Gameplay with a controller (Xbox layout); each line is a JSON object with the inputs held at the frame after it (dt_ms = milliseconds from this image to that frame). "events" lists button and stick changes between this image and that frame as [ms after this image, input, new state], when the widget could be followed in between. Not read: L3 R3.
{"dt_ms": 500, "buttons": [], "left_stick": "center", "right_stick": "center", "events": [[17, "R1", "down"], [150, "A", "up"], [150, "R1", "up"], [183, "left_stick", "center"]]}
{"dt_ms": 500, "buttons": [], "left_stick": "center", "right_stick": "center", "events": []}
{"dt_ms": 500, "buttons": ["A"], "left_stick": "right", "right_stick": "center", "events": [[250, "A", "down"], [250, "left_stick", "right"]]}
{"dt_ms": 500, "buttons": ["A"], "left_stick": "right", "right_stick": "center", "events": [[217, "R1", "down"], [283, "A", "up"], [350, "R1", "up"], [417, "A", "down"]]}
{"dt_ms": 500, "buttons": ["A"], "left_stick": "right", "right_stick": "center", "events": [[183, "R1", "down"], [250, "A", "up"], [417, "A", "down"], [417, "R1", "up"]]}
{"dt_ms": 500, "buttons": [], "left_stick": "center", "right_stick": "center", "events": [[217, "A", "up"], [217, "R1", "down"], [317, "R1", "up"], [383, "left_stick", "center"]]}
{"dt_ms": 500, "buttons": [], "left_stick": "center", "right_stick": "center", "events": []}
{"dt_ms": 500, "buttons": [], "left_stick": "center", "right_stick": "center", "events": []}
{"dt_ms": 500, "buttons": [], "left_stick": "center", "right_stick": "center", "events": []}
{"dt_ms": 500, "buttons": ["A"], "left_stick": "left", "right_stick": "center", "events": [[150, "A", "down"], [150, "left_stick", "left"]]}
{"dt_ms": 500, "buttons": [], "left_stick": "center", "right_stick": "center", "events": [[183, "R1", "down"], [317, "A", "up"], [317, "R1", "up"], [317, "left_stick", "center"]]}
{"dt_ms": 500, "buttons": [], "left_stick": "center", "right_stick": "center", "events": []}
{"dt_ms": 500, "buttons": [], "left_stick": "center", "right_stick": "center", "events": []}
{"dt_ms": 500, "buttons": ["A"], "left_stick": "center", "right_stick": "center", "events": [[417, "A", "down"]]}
-*-
*Task to carry out*
Retype every line of the material exactly as given.

*Problem solution*
Gameplay with a controller (Xbox layout); each line is a JSON object with the inputs held at the frame after it (dt_ms = milliseconds from this image to that frame). "events" lists button and stick changes between this image and that frame as [ms after this image, input, new state], when the widget could be followed in between. Not read: L3 R3.
{"dt_ms": 500, "buttons": [], "left_stick": "center", "right_stick": "center", "events": [[17, "R1", "down"], [150, "A", "up"], [150, "R1", "up"], [183, "left_stick", "center"]]}
{"dt_ms": 500, "buttons": [], "left_stick": "center", "right_stick": "center", "events": []}
{"dt_ms": 500, "buttons": ["A"], "left_stick": "right", "right_stick": "center", "events": [[250, "A", "down"], [250, "left_stick", "right"]]}
{"dt_ms": 500, "buttons": ["A"], "left_stick": "right", "right_stick": "center", "events": [[217, "R1", "down"], [283, "A", "up"], [350, "R1", "up"], [417, "A", "down"]]}
{"dt_ms": 500, "buttons": ["A"], "left_stick": "right", "right_stick": "center", "events": [[183, "R1", "down"], [250, "A", "up"], [417, "A", "down"], [417, "R1", "up"]]}
{"dt_ms": 500, "buttons": [], "left_stick": "center", "right_stick": "center", "events": [[217, "A", "up"], [217, "R1", "down"], [317, "R1", "up"], [383, "left_stick", "center"]]}
{"dt_ms": 500, "buttons": [], "left_stick": "center", "right_stick": "center", "events": []}
{"dt_ms": 500, "buttons": [], "left_stick": "center", "right_stick": "center", "events": []}
{"dt_ms": 500, "buttons": [], "left_stick": "center", "right_stick": "center", "events": []}
{"dt_ms": 500, "buttons": ["A"], "left_stick": "left", "right_stick": "center", "events": [[150, "A", "down"], [150, "left_stick", "left"]]}
{"dt_ms": 500, "buttons": [], "left_stick": "center", "right_stick": "center", "events": [[183, "R1", "down"], [317, "A", "up"], [317, "R1", "up"], [317, "left_stick", "center"]]}
{"dt_ms": 500, "buttons": [], "left_stick": "center", "right_stick": "center", "events": []}
{"dt_ms": 500, "buttons": [], "left_stick": "center", "right_stick": "center", "events": []}
{"dt_ms": 500, "buttons": ["A"], "left_stick": "center", "right_stick": "center", "events": [[417, "A", "down"]]}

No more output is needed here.